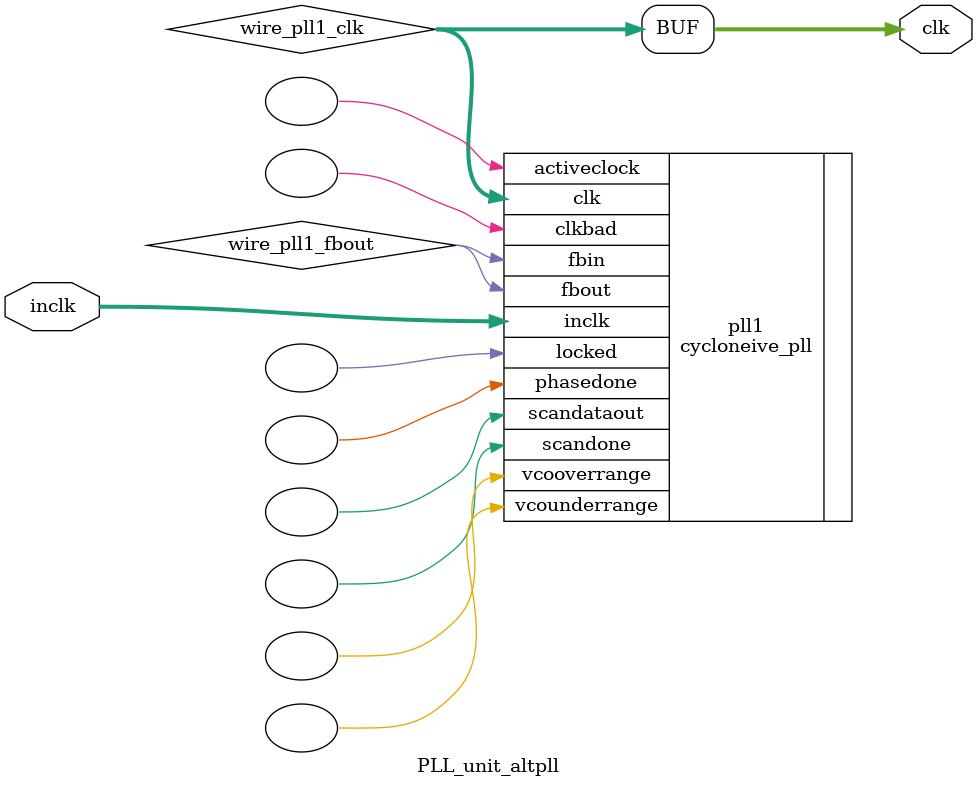
<source format=v>






//synthesis_resources = cycloneive_pll 1 
//synopsys translate_off
`timescale 1 ps / 1 ps
//synopsys translate_on
module  PLL_unit_altpll
	( 
	clk,
	inclk) /* synthesis synthesis_clearbox=1 */;
	output   [4:0]  clk;
	input   [1:0]  inclk;
`ifndef ALTERA_RESERVED_QIS
// synopsys translate_off
`endif
	tri0   [1:0]  inclk;
`ifndef ALTERA_RESERVED_QIS
// synopsys translate_on
`endif

	wire  [4:0]   wire_pll1_clk;
	wire  wire_pll1_fbout;

	cycloneive_pll   pll1
	( 
	.activeclock(),
	.clk(wire_pll1_clk),
	.clkbad(),
	.fbin(wire_pll1_fbout),
	.fbout(wire_pll1_fbout),
	.inclk(inclk),
	.locked(),
	.phasedone(),
	.scandataout(),
	.scandone(),
	.vcooverrange(),
	.vcounderrange()
	`ifndef FORMAL_VERIFICATION
	// synopsys translate_off
	`endif
	,
	.areset(1'b0),
	.clkswitch(1'b0),
	.configupdate(1'b0),
	.pfdena(1'b1),
	.phasecounterselect({3{1'b0}}),
	.phasestep(1'b0),
	.phaseupdown(1'b0),
	.scanclk(1'b0),
	.scanclkena(1'b1),
	.scandata(1'b0)
	`ifndef FORMAL_VERIFICATION
	// synopsys translate_on
	`endif
	);
	defparam
		pll1.bandwidth_type = "auto",
		pll1.clk0_divide_by = 1,
		pll1.clk0_duty_cycle = 50,
		pll1.clk0_multiply_by = 2,
		pll1.clk0_phase_shift = "0",
		pll1.compensate_clock = "clk0",
		pll1.inclk0_input_frequency = 40000,
		pll1.operation_mode = "normal",
		pll1.pll_type = "auto",
		pll1.lpm_type = "cycloneive_pll";
	assign
		clk = {wire_pll1_clk[4:0]};
endmodule //PLL_unit_altpll
//VALID FILE

</source>
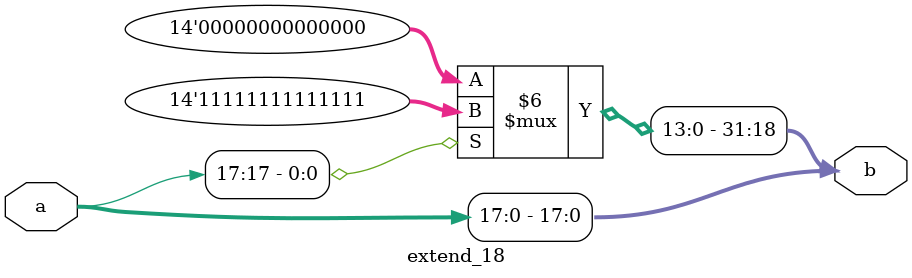
<source format=v>
`timescale 1ns / 1ps
module extend_18(
    input [17:0] a,
    output reg [31:0] b
    );
	always @(a)
	begin:LABEL
		if(a[17] == 1)
		begin 
			b[31:0] = 32'hffffffff;
			b[17:0] = a[17:0];
		end
		else
		begin 
			b[31:0] = 32'h00000000;
			b[17:0] = a[17:0];
		end
	end

endmodule

</source>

EXERCISE DETAILS: Print all records verbatim, excluding pictures.

TASK RESULT:
<source format=v>






//synthesis_resources = cycloneive_pll 1 
//synopsys translate_off
`timescale 1 ps / 1 ps
//synopsys translate_on
module  PLL_unit_altpll
	( 
	clk,
	inclk) /* synthesis synthesis_clearbox=1 */;
	output   [4:0]  clk;
	input   [1:0]  inclk;
`ifndef ALTERA_RESERVED_QIS
// synopsys translate_off
`endif
	tri0   [1:0]  inclk;
`ifndef ALTERA_RESERVED_QIS
// synopsys translate_on
`endif

	wire  [4:0]   wire_pll1_clk;
	wire  wire_pll1_fbout;

	cycloneive_pll   pll1
	( 
	.activeclock(),
	.clk(wire_pll1_clk),
	.clkbad(),
	.fbin(wire_pll1_fbout),
	.fbout(wire_pll1_fbout),
	.inclk(inclk),
	.locked(),
	.phasedone(),
	.scandataout(),
	.scandone(),
	.vcooverrange(),
	.vcounderrange()
	`ifndef FORMAL_VERIFICATION
	// synopsys translate_off
	`endif
	,
	.areset(1'b0),
	.clkswitch(1'b0),
	.configupdate(1'b0),
	.pfdena(1'b1),
	.phasecounterselect({3{1'b0}}),
	.phasestep(1'b0),
	.phaseupdown(1'b0),
	.scanclk(1'b0),
	.scanclkena(1'b1),
	.scandata(1'b0)
	`ifndef FORMAL_VERIFICATION
	// synopsys translate_on
	`endif
	);
	defparam
		pll1.bandwidth_type = "auto",
		pll1.clk0_divide_by = 1,
		pll1.clk0_duty_cycle = 50,
		pll1.clk0_multiply_by = 2,
		pll1.clk0_phase_shift = "0",
		pll1.compensate_clock = "clk0",
		pll1.inclk0_input_frequency = 40000,
		pll1.operation_mode = "normal",
		pll1.pll_type = "auto",
		pll1.lpm_type = "cycloneive_pll";
	assign
		clk = {wire_pll1_clk[4:0]};
endmodule //PLL_unit_altpll
//VALID FILE

</source>
<source format=v>
`timescale 1ns / 1ps
module extend_18(
    input [17:0] a,
    output reg [31:0] b
    );
	always @(a)
	begin:LABEL
		if(a[17] == 1)
		begin 
			b[31:0] = 32'hffffffff;
			b[17:0] = a[17:0];
		end
		else
		begin 
			b[31:0] = 32'h00000000;
			b[17:0] = a[17:0];
		end
	end

endmodule

</source>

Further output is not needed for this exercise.